• _WORK TASK 1_
Transcribe the part of the blog post on assessing application resilience starting at "AWS Partner Network" and ending at "and maturity level.".
• _WORK TASK 2_
Pick up the blog post on assessing application resilience right after its last sentence and keep writing it.

• _SUPPLIED TEXT_
-------------------------

AWS Partner Network (APN) Blog

Assessing Application Resilience: A getting started guide for AWS Partners

By: Anshu Kapoor, Sr. PSA – AWS
By: Diego Dalmolin, WW Resilience Principal PSA – AWS

 

Assessing the resilience posture is an important step to build reliable and highly available applications in the cloud. A resilient application is one that is capable to respond, withstand, and recover from failures. By evaluating the resilience posture of a business critical application; the right resilience strategies, services, and mechanisms are implemented to align with organization’s broader business resilience objective and continuity planning. In this blog, we explore four AWS resilience assessment mechanisms, and provide guidance on how to choose the appropriate approach based on your customer’s needs and maturity level.

Before we dive into the four resilience assessment mechanisms, let’s first establish a common understanding of what we mean by “cloud resilience”. Cloud resilience refers to the ability of an application to resist or recover from disruptions, including those related to infrastructure, dependent services, misconfigurations, transient network issues, and load spikes.

-------------------------

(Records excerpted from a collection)
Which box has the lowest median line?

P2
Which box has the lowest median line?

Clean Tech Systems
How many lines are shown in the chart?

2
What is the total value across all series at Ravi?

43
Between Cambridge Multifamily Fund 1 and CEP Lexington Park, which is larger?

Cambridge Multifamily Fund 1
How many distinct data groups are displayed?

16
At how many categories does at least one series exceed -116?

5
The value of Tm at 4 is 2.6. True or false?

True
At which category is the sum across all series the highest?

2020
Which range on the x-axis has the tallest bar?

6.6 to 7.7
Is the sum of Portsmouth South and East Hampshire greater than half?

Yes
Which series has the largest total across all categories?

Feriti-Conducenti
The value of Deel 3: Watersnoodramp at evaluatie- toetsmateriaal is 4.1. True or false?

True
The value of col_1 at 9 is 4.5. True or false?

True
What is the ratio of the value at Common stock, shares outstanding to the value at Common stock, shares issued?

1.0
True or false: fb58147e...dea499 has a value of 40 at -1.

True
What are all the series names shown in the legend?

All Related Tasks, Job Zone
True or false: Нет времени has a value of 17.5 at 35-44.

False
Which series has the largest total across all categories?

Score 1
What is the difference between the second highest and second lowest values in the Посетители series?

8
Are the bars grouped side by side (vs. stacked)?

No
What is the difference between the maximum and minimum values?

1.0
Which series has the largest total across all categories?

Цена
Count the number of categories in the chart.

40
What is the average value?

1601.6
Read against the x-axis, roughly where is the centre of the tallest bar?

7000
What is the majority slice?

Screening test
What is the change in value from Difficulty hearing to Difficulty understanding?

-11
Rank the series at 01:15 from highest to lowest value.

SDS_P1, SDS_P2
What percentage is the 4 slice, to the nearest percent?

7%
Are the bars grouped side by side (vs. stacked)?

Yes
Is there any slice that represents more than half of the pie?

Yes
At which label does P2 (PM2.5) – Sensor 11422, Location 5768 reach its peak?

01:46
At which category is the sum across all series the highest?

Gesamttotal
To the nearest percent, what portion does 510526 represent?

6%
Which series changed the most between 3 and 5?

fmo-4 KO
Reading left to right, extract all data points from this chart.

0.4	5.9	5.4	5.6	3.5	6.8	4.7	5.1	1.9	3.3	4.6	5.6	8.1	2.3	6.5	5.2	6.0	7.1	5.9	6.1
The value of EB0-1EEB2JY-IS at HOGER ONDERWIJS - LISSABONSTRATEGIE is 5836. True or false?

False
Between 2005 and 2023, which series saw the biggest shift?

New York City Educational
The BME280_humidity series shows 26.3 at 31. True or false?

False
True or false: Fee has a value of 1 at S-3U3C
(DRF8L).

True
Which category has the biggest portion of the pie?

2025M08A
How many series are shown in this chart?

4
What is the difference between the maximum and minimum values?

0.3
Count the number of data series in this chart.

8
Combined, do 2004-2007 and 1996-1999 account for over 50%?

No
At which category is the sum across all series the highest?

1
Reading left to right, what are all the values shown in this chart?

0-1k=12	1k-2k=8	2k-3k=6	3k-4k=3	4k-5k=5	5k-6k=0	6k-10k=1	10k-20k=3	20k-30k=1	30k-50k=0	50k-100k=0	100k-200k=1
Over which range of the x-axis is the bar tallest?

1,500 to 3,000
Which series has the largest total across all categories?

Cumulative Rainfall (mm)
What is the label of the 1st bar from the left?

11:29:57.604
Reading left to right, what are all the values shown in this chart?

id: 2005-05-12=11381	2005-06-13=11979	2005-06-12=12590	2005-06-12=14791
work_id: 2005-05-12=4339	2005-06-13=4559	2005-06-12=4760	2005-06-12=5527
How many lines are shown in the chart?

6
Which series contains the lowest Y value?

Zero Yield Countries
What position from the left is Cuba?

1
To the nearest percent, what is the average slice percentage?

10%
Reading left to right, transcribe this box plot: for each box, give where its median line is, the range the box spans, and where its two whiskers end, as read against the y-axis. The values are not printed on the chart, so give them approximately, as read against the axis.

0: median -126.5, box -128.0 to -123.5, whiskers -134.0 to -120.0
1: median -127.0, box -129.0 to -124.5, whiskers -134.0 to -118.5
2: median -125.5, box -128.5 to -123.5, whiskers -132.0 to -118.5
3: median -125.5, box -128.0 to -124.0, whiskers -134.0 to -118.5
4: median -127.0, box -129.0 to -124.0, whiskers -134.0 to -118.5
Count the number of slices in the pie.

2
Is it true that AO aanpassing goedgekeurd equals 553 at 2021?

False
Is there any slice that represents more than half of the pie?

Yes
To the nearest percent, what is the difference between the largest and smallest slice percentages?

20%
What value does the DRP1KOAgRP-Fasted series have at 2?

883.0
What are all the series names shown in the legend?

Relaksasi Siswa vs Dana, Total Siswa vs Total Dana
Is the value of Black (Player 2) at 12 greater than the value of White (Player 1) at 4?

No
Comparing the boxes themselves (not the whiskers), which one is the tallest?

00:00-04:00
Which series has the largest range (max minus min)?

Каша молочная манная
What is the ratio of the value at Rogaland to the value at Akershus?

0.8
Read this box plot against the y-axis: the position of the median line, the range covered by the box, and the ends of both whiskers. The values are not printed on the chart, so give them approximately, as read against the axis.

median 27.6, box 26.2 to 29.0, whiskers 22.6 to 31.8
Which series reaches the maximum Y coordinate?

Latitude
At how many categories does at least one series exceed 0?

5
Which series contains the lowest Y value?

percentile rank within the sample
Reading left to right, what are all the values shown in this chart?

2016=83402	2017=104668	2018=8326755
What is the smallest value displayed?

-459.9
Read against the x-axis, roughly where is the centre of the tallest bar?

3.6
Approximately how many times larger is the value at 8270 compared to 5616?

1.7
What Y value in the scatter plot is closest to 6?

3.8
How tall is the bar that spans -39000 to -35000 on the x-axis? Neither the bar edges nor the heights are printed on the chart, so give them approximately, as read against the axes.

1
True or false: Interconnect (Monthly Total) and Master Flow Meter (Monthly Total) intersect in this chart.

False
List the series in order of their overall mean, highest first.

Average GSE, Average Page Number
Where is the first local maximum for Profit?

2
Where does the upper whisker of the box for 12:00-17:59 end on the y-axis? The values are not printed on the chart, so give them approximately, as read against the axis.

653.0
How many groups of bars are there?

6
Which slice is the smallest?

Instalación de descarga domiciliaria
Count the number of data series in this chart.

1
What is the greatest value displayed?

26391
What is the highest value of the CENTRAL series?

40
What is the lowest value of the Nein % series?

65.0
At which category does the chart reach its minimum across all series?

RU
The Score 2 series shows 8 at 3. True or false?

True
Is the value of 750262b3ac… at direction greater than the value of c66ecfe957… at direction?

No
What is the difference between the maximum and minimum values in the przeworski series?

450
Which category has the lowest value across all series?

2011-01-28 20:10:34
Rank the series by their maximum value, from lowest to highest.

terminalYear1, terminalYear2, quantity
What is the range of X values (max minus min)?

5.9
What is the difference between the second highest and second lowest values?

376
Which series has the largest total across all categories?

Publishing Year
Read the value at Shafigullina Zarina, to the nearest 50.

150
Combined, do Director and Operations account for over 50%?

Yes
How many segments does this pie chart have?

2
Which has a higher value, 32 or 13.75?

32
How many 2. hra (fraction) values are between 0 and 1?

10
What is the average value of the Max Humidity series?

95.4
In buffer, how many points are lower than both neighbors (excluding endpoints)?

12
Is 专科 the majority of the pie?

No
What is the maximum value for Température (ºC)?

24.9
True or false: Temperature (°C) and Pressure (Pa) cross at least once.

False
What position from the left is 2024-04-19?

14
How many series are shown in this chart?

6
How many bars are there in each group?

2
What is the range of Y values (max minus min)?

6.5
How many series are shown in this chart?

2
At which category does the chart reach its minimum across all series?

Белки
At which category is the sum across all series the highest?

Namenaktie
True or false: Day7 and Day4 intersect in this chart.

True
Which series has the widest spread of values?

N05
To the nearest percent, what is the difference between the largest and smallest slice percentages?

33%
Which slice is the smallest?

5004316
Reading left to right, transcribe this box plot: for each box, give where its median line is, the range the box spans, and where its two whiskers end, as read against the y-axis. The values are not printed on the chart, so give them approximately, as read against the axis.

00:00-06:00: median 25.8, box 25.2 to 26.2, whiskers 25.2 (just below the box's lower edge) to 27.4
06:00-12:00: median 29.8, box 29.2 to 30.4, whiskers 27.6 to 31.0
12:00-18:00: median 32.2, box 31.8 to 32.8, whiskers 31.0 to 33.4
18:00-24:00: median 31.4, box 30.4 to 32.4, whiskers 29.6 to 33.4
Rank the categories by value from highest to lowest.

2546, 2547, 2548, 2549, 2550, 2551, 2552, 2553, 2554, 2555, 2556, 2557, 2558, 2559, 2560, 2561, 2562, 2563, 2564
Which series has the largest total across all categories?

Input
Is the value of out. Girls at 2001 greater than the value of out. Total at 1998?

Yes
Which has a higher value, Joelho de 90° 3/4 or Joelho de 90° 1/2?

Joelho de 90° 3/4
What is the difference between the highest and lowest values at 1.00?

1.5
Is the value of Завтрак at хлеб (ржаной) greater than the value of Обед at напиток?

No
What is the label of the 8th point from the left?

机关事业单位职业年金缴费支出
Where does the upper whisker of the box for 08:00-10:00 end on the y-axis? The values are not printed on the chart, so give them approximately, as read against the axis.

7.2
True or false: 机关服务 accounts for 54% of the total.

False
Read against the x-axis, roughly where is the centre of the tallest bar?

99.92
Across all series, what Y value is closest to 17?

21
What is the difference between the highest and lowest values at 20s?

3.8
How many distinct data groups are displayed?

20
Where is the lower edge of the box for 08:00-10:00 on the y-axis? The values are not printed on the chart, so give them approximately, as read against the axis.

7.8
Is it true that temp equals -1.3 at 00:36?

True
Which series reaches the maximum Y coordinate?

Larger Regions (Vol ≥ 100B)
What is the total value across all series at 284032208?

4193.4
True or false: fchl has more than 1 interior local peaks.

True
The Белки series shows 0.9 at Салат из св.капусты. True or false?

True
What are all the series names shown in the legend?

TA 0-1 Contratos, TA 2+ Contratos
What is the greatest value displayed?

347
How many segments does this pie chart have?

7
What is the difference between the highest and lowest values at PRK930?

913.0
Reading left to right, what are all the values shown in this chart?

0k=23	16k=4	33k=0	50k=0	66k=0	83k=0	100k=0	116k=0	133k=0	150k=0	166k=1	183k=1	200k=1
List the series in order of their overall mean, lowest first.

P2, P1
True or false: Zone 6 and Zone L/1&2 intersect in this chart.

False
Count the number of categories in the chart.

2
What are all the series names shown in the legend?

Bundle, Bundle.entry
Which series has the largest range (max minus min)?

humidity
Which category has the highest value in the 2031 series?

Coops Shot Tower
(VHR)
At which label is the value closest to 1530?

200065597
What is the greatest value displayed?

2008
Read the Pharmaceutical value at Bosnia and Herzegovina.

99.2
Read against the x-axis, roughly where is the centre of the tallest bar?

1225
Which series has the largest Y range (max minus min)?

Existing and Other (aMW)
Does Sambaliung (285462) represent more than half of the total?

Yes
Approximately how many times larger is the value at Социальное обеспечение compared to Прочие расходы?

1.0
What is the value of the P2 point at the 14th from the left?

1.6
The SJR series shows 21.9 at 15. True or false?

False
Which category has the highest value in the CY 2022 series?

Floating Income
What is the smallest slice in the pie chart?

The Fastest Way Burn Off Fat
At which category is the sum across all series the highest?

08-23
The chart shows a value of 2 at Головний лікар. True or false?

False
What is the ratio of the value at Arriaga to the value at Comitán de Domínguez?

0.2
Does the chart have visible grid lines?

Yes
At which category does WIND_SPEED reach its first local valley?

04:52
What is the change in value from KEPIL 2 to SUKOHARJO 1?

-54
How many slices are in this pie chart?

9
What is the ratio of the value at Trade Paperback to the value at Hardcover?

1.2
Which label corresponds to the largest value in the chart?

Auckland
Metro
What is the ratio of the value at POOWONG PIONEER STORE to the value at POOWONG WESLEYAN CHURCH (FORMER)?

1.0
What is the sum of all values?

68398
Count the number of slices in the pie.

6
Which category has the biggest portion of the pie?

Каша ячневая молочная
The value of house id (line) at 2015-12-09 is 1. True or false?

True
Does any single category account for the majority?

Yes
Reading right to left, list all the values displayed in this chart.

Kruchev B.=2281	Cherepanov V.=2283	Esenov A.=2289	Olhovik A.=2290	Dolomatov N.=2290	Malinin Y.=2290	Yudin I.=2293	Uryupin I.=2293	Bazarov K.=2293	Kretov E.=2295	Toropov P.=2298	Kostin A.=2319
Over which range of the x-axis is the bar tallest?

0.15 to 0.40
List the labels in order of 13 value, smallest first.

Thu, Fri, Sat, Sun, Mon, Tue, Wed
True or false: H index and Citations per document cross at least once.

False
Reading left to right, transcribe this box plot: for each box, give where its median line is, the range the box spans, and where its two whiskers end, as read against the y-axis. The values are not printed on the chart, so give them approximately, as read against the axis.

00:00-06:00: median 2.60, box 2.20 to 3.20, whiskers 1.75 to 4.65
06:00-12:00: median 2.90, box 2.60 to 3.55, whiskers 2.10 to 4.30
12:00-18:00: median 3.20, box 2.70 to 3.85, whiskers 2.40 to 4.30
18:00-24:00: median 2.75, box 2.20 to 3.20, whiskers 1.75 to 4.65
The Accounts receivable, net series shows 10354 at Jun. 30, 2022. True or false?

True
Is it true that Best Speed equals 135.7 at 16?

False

-------------------------

• _WRITTEN ANSWER 1_
AWS Partner Network (APN) Blog

Assessing Application Resilience: A getting started guide for AWS Partners

By: Anshu Kapoor, Sr. PSA – AWS
By: Diego Dalmolin, WW Resilience Principal PSA – AWS

 

Assessing the resilience posture is an important step to build reliable and highly available applications in the cloud. A resilient application is one that is capable to respond, withstand, and recover from failures. By evaluating the resilience posture of a business critical application; the right resilience strategies, services, and mechanisms are implemented to align with organization’s broader business resilience objective and continuity planning. In this blog, we explore four AWS resilience assessment mechanisms, and provide guidance on how to choose the appropriate approach based on your customer’s needs and maturity level.

• _WRITTEN ANSWER 2_
It’s important to note that cloud resilience is a shared responsibility between AWS and the customer. AWS has made significant investments in building and operating the world’s most resilient cloud, with a focus on global infrastructure, robust service design and deployment, and a strong operational culture. According to the resilience shared responsibility model, customers are responsible for designing, deploying, and operating their applications in a resilient manner, leveraging the resilience capabilities provided by AWS. This shared responsibility model is a key consideration when assessing the resilience posture of a critical application and that’s where AWS Partners can play an important role in helping customers.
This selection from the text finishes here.